Wednesday, October 7, 2009

Your Pop Culture Guide to the 2010 Season

With single tickets going on sale this Sunday, October 11, 2009 TODAY, for our Facebook, Twitter and Aria Serious fans we'd thought it might be fun to put together a popular culture guide to our 2010 season. Don’t know your bohème from your traviata, an aria from a tiara? We're here to help.

La bohème – Imitation is the greatest form of flattery. 100 years before the musical Rent, there was the opera La bohème, or “the bohemians”. It’s about poverty and love during the tuberculosis plague in Paris while Rent is about poverty and love during the height of the AIDS epidemic in New York City. Most of the characters have the same names, which goes to show there is nothing new under the sun. What makes the opera special is achingly beautiful music with soaring voices, and no electronic enhancement. It’s au natural. We think that’s worth the price of admission alone.

Nabucco – It’s Italian for Nebuchadnezzar (the Babylonian king, not the hovercraft in the Matrix trilogy) and we’re just thankful we get to use the shorter name. This one tells the story about the Jewish exile from Israel but it’s really about a daughter with some serious father issues. It’s Verdi’s third opera, which established him as one of the world’s greatest composer. Think of it as his Sgt. Pepper's Lonely Hearts Club Band and you’ll understand. In the end everything works out: the daughter finds the closure she needs and the Jews find freedom.

Romeo and Juliet – Shakespeare’s most famous play with 100% more singing. You know this one already, but instead of lovers dying suddenly in each other’s arms, they sing a whole bunch then die in each other’s arms. Of the 24 or so operatic versions of Romeo and Juliet this one’s the best. Take the girlfriend; she’ll love you for it. Take the wife. Take them both.
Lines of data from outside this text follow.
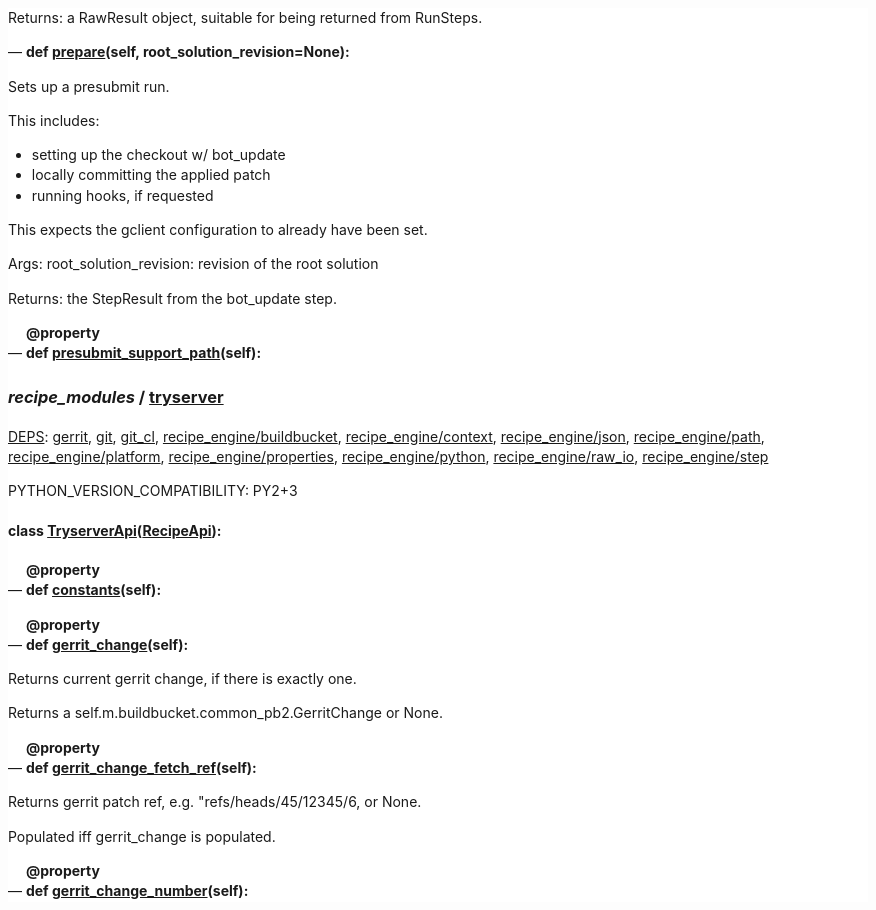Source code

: Returns:
  a RawResult object, suitable for being returned from RunSteps.

&mdash; **def [prepare](/recipes/recipe_modules/presubmit/api.py#65)(self, root_solution_revision=None):**

Sets up a presubmit run.

This includes:
  - setting up the checkout w/ bot_update
  - locally committing the applied patch
  - running hooks, if requested

This expects the gclient configuration to already have been set.

Args:
  root_solution_revision: revision of the root solution

Returns:
  the StepResult from the bot_update step.

&emsp; **@property**<br>&mdash; **def [presubmit\_support\_path](/recipes/recipe_modules/presubmit/api.py#24)(self):**
### *recipe_modules* / [tryserver](/recipes/recipe_modules/tryserver)

[DEPS](/recipes/recipe_modules/tryserver/__init__.py#7): [gerrit](#recipe_modules-gerrit), [git](#recipe_modules-git), [git\_cl](#recipe_modules-git_cl), [recipe\_engine/buildbucket][recipe_engine/recipe_modules/buildbucket], [recipe\_engine/context][recipe_engine/recipe_modules/context], [recipe\_engine/json][recipe_engine/recipe_modules/json], [recipe\_engine/path][recipe_engine/recipe_modules/path], [recipe\_engine/platform][recipe_engine/recipe_modules/platform], [recipe\_engine/properties][recipe_engine/recipe_modules/properties], [recipe\_engine/python][recipe_engine/recipe_modules/python], [recipe\_engine/raw\_io][recipe_engine/recipe_modules/raw_io], [recipe\_engine/step][recipe_engine/recipe_modules/step]

PYTHON_VERSION_COMPATIBILITY: PY2+3

#### **class [TryserverApi](/recipes/recipe_modules/tryserver/api.py#27)([RecipeApi][recipe_engine/wkt/RecipeApi]):**

&emsp; **@property**<br>&mdash; **def [constants](/recipes/recipe_modules/tryserver/api.py#51)(self):**

&emsp; **@property**<br>&mdash; **def [gerrit\_change](/recipes/recipe_modules/tryserver/api.py#56)(self):**

Returns current gerrit change, if there is exactly one.

Returns a self.m.buildbucket.common_pb2.GerritChange or None.

&emsp; **@property**<br>&mdash; **def [gerrit\_change\_fetch\_ref](/recipes/recipe_modules/tryserver/api.py#149)(self):**

Returns gerrit patch ref, e.g. "refs/heads/45/12345/6, or None.

Populated iff gerrit_change is populated.

&emsp; **@property**<br>&mdash; **def [gerrit\_change\_number](/recipes/recipe_modules/tryserver/api.py#167)(self):**


[recipe_engine/recipe_modules/assertions]: https://chromium.googlesource.com/infra/luci/recipes-py.git/+/07128314e529a61eba2bf08d891fca1ead7c026f/README.recipes.md#recipe_modules-assertions
[recipe_engine/recipe_modules/buildbucket]: https://chromium.googlesource.com/infra/luci/recipes-py.git/+/07128314e529a61eba2bf08d891fca1ead7c026f/README.recipes.md#recipe_modules-buildbucket
[recipe_engine/recipe_modules/cipd]: https://chromium.googlesource.com/infra/luci/recipes-py.git/+/07128314e529a61eba2bf08d891fca1ead7c026f/README.recipes.md#recipe_modules-cipd
[recipe_engine/recipe_modules/commit_position]: https://chromium.googlesource.com/infra/luci/recipes-py.git/+/07128314e529a61eba2bf08d891fca1ead7c026f/README.recipes.md#recipe_modules-commit_position
[recipe_engine/recipe_modules/context]: https://chromium.googlesource.com/infra/luci/recipes-py.git/+/07128314e529a61eba2bf08d891fca1ead7c026f/README.recipes.md#recipe_modules-context
[recipe_engine/recipe_modules/cq]: https://chromium.googlesource.com/infra/luci/recipes-py.git/+/07128314e529a61eba2bf08d891fca1ead7c026f/README.recipes.md#recipe_modules-cq
[recipe_engine/recipe_modules/file]: https://chromium.googlesource.com/infra/luci/recipes-py.git/+/07128314e529a61eba2bf08d891fca1ead7c026f/README.recipes.md#recipe_modules-file
[recipe_engine/recipe_modules/json]: https://chromium.googlesource.com/infra/luci/recipes-py.git/+/07128314e529a61eba2bf08d891fca1ead7c026f/README.recipes.md#recipe_modules-json
[recipe_engine/recipe_modules/milo]: https://chromium.googlesource.com/infra/luci/recipes-py.git/+/07128314e529a61eba2bf08d891fca1ead7c026f/README.recipes.md#recipe_modules-milo
[recipe_engine/recipe_modules/path]: https://chromium.googlesource.com/infra/luci/recipes-py.git/+/07128314e529a61eba2bf08d891fca1ead7c026f/README.recipes.md#recipe_modules-path
[recipe_engine/recipe_modules/platform]: https://chromium.googlesource.com/infra/luci/recipes-py.git/+/07128314e529a61eba2bf08d891fca1ead7c026f/README.recipes.md#recipe_modules-platform
[recipe_engine/recipe_modules/properties]: https://chromium.googlesource.com/infra/luci/recipes-py.git/+/07128314e529a61eba2bf08d891fca1ead7c026f/README.recipes.md#recipe_modules-properties
[recipe_engine/recipe_modules/python]: https://chromium.googlesource.com/infra/luci/recipes-py.git/+/07128314e529a61eba2bf08d891fca1ead7c026f/README.recipes.md#recipe_modules-python
[recipe_engine/recipe_modules/raw_io]: https://chromium.googlesource.com/infra/luci/recipes-py.git/+/07128314e529a61eba2bf08d891fca1ead7c026f/README.recipes.md#recipe_modules-raw_io
[recipe_engine/recipe_modules/resultdb]: https://chromium.googlesource.com/infra/luci/recipes-py.git/+/07128314e529a61eba2bf08d891fca1ead7c026f/README.recipes.md#recipe_modules-resultdb
[recipe_engine/recipe_modules/runtime]: https://chromium.googlesource.com/infra/luci/recipes-py.git/+/07128314e529a61eba2bf08d891fca1ead7c026f/README.recipes.md#recipe_modules-runtime
[recipe_engine/recipe_modules/step]: https://chromium.googlesource.com/infra/luci/recipes-py.git/+/07128314e529a61eba2bf08d891fca1ead7c026f/README.recipes.md#recipe_modules-step
[recipe_engine/recipe_modules/url]: https://chromium.googlesource.com/infra/luci/recipes-py.git/+/07128314e529a61eba2bf08d891fca1ead7c026f/README.recipes.md#recipe_modules-url
[recipe_engine/recipe_modules/version]: https://chromium.googlesource.com/infra/luci/recipes-py.git/+/07128314e529a61eba2bf08d891fca1ead7c026f/README.recipes.md#recipe_modules-version
[recipe_engine/wkt/RecipeApi]: https://chromium.googlesource.com/infra/luci/recipes-py.git/+/07128314e529a61eba2bf08d891fca1ead7c026f/recipe_engine/recipe_api.py#881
La traviata - The title means “The Woman Who Strayed”. It’s about a hooker with a heart of gold. Yes, it’s the same stuff the movie Pretty Woman is based on which is why when they go to the opera in the movie they go to La traviata. Remember how moved she was? The big difference between the two is that La traviata is a tragedy. Even back then Verdi knew that a story about a hooker with a happy ending was just asking for trouble.

1 comment:

diora said...

It’s about a hooker with a heart of gold

French courtesans weren't exactly hookers. They didn't simply exchange sex for money with different guys. Rather, they were kept women who'd allow a rich or noble guy to provide her with a house, clothes, jewelry and money in exchange for companionship for as long as he is willing and able which could be months or even years. They were also educated. No different really from some rich guys' girlfriends or rich married guy's lover. Or maybe European equivalent of a Japanese geisha.

Some were quite famous - for their parties where rich and famous could mingle.

Really, is Madame de Pompadour closer to a prostitute or a simple mistress of a rich guy?

I understand that the purpose here to make the story more accessible, which is fine. Except for it is this mode of thinking that leads to some Eurotrash productions of La Traviata that changes the character of Violetta.